▶ **WORK REQUIRED**
The result should be a verbatim copy of the whole listing.
--
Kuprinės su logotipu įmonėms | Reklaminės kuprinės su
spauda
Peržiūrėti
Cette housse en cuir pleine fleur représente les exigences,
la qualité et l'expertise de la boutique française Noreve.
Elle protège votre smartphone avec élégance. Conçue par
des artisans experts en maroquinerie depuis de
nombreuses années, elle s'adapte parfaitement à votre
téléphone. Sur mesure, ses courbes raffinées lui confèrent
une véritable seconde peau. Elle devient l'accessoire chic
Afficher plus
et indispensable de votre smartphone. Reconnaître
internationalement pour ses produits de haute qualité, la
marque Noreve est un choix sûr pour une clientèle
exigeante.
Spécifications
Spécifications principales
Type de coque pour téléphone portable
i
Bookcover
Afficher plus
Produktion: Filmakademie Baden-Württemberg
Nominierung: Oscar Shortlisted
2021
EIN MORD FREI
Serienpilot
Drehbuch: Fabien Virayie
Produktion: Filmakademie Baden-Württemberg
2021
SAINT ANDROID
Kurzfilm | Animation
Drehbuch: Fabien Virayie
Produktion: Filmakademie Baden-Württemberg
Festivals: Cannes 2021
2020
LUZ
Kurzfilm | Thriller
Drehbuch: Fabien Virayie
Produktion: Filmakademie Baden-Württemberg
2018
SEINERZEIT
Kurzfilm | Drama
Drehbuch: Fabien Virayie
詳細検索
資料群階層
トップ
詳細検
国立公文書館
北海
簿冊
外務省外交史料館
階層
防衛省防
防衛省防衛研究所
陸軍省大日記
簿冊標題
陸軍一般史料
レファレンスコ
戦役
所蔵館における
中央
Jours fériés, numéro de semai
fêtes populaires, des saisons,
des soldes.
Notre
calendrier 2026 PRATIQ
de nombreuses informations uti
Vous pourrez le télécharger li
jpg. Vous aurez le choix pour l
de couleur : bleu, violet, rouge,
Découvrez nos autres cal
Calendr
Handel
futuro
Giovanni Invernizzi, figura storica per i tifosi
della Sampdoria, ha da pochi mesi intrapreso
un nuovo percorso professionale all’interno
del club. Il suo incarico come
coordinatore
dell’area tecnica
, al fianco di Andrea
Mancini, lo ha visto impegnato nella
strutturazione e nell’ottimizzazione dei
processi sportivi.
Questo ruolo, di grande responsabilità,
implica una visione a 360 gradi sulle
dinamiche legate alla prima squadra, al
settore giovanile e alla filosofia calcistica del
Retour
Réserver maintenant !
--
▶ **RESPONSE**
Kuprinės su logotipu įmonėms | Reklaminės kuprinės su
spauda
Peržiūrėti
Cette housse en cuir pleine fleur représente les exigences,
la qualité et l'expertise de la boutique française Noreve.
Elle protège votre smartphone avec élégance. Conçue par
des artisans experts en maroquinerie depuis de
nombreuses années, elle s'adapte parfaitement à votre
téléphone. Sur mesure, ses courbes raffinées lui confèrent
une véritable seconde peau. Elle devient l'accessoire chic
Afficher plus
et indispensable de votre smartphone. Reconnaître
internationalement pour ses produits de haute qualité, la
marque Noreve est un choix sûr pour une clientèle
exigeante.
Spécifications
Spécifications principales
Type de coque pour téléphone portable
i
Bookcover
Afficher plus
Produktion: Filmakademie Baden-Württemberg
Nominierung: Oscar Shortlisted
2021
EIN MORD FREI
Serienpilot
Drehbuch: Fabien Virayie
Produktion: Filmakademie Baden-Württemberg
2021
SAINT ANDROID
Kurzfilm | Animation
Drehbuch: Fabien Virayie
Produktion: Filmakademie Baden-Württemberg
Festivals: Cannes 2021
2020
LUZ
Kurzfilm | Thriller
Drehbuch: Fabien Virayie
Produktion: Filmakademie Baden-Württemberg
2018
SEINERZEIT
Kurzfilm | Drama
Drehbuch: Fabien Virayie
詳細検索
資料群階層
トップ
詳細検
国立公文書館
北海
簿冊
外務省外交史料館
階層
防衛省防
防衛省防衛研究所
陸軍省大日記
簿冊標題
陸軍一般史料
レファレンスコ
戦役
所蔵館における
中央
Jours fériés, numéro de semai
fêtes populaires, des saisons,
des soldes.
Notre
calendrier 2026 PRATIQ
de nombreuses informations uti
Vous pourrez le télécharger li
jpg. Vous aurez le choix pour l
de couleur : bleu, violet, rouge,
Découvrez nos autres cal
Calendr
Handel
futuro
Giovanni Invernizzi, figura storica per i tifosi
della Sampdoria, ha da pochi mesi intrapreso
un nuovo percorso professionale all’interno
del club. Il suo incarico come
coordinatore
dell’area tecnica
, al fianco di Andrea
Mancini, lo ha visto impegnato nella
strutturazione e nell’ottimizzazione dei
processi sportivi.
Questo ruolo, di grande responsabilità,
implica una visione a 360 gradi sulle
dinamiche legate alla prima squadra, al
settore giovanile e alla filosofia calcistica del
Retour
Réserver maintenant !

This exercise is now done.